> [Your assignment] Using the entries below, quote exactly the span of lines that begins with the line containing "España no tenía una tarea fácil. A pesar" and ends with the final line.

══════

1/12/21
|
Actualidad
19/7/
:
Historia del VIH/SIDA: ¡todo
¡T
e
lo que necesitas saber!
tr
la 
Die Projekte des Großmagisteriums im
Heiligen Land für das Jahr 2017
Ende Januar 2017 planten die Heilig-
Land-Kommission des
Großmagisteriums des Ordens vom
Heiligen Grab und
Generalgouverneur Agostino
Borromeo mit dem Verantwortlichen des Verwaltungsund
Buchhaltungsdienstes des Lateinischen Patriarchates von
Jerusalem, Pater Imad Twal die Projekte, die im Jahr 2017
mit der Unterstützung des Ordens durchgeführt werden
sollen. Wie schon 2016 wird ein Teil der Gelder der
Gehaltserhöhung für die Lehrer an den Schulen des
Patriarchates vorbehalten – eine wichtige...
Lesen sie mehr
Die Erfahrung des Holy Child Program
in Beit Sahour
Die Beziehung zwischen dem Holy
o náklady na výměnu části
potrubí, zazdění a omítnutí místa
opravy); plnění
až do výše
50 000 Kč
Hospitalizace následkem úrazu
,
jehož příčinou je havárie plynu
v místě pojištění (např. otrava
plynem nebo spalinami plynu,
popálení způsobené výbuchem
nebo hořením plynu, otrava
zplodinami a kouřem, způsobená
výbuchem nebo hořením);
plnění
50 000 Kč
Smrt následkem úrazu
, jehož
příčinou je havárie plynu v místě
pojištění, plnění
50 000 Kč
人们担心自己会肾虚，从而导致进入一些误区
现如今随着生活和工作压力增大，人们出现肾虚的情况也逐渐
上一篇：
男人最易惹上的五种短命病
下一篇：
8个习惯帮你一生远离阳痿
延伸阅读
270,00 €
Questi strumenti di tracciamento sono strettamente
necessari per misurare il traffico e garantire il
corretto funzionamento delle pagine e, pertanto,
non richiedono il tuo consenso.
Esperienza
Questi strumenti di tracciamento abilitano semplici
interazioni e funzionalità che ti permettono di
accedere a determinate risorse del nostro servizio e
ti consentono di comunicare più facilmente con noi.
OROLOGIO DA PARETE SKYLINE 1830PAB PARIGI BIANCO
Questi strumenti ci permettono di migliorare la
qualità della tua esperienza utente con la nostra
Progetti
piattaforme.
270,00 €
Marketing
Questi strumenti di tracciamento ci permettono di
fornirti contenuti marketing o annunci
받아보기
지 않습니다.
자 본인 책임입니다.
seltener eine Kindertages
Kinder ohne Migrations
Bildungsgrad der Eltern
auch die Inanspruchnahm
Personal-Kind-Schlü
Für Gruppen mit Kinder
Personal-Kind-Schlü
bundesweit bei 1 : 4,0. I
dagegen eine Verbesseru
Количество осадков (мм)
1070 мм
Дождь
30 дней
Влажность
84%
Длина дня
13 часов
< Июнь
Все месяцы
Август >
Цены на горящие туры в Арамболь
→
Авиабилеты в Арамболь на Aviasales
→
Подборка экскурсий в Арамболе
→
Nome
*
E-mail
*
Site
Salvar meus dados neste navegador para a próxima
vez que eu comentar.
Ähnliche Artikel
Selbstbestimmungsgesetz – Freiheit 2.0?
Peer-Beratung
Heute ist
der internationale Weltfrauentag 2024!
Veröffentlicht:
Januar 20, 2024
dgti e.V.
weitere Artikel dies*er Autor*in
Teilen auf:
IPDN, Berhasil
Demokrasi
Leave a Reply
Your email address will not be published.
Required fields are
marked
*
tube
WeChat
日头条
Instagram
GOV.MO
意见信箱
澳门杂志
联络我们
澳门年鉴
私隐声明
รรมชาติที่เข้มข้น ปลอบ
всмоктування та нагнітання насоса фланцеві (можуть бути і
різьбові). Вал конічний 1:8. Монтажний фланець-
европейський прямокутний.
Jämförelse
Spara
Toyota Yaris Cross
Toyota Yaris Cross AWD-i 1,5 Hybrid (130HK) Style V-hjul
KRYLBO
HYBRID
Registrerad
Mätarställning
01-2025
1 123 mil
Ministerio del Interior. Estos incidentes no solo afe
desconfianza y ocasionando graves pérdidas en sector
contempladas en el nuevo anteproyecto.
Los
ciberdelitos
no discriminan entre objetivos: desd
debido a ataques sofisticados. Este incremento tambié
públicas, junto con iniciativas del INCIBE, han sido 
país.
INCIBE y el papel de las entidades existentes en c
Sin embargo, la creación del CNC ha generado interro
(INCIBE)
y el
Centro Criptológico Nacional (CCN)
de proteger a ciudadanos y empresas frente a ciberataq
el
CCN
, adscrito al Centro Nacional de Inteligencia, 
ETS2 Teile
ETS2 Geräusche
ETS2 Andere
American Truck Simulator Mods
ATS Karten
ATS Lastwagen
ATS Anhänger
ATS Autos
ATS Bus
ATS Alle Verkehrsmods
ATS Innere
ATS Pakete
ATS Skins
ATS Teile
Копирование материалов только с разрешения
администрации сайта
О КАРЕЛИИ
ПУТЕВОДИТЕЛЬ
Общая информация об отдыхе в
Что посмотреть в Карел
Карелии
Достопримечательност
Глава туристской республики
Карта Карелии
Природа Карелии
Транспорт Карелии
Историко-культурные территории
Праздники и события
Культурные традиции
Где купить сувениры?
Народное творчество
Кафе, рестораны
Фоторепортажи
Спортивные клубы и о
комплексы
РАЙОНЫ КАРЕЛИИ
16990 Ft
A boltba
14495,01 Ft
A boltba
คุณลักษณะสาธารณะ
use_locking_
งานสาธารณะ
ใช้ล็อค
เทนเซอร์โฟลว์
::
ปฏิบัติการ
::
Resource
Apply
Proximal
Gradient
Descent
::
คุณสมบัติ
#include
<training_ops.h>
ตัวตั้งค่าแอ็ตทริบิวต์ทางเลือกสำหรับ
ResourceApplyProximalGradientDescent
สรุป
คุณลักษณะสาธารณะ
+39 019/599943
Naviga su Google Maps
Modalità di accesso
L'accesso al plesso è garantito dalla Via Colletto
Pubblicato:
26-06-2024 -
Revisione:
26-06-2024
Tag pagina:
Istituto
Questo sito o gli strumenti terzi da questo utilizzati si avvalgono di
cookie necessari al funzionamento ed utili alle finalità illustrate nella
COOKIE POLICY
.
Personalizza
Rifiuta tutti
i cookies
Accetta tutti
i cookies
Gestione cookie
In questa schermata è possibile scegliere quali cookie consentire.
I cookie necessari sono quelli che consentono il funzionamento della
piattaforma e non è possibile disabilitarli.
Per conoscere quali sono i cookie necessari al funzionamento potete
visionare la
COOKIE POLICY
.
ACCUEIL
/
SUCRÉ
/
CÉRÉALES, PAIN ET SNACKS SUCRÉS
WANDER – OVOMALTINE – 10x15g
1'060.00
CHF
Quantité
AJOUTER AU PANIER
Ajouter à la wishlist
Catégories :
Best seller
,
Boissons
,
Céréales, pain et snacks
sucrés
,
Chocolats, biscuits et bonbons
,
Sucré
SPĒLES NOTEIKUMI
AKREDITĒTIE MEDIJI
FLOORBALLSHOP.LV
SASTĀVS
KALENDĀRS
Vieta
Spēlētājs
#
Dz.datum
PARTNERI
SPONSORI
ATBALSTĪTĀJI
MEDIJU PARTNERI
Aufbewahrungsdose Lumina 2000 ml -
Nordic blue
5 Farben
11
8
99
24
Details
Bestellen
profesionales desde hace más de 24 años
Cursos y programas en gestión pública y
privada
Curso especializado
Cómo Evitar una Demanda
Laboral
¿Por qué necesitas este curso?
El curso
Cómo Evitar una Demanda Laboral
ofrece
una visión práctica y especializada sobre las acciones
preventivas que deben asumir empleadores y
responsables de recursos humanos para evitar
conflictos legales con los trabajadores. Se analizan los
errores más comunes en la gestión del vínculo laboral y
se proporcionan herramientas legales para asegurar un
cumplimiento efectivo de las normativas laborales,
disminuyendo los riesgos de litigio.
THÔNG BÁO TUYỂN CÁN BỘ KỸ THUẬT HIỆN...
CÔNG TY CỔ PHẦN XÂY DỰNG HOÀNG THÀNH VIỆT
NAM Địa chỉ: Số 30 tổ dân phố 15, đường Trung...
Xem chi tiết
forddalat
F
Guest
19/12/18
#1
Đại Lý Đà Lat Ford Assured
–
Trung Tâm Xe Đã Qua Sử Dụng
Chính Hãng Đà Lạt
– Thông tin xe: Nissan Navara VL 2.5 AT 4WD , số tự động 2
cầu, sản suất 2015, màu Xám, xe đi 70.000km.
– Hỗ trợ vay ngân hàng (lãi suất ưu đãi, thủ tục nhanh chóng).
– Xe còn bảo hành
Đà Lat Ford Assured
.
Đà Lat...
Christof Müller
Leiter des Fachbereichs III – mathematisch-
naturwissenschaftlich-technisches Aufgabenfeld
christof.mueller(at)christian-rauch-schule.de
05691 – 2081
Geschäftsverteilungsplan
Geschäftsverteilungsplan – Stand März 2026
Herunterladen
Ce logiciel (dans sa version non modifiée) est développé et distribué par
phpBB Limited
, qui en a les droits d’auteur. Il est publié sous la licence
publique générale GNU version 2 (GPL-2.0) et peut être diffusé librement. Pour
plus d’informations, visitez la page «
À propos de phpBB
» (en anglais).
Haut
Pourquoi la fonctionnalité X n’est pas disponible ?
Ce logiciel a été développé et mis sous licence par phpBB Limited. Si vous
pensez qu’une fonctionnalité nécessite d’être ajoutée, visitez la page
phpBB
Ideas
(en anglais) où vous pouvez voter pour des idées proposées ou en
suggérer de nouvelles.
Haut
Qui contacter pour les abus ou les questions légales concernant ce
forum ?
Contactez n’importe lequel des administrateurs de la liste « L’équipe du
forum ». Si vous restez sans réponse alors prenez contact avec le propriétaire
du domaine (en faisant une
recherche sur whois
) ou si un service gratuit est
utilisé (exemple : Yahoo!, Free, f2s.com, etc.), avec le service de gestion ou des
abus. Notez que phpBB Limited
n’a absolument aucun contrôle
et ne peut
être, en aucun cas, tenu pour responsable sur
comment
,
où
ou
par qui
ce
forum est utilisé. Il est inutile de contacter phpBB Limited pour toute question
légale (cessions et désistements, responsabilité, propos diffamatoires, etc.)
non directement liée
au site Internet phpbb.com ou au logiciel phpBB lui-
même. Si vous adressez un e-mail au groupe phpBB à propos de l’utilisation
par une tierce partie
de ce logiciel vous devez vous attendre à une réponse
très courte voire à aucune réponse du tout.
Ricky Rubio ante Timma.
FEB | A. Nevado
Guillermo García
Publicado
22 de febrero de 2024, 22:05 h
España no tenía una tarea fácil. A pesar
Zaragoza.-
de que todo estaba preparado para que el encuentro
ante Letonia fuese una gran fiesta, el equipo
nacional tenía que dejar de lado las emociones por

══════

> [Task response]
España no tenía una tarea fácil. A pesar
Zaragoza.-
de que todo estaba preparado para que el encuentro
ante Letonia fuese una gran fiesta, el equipo
nacional tenía que dejar de lado las emociones por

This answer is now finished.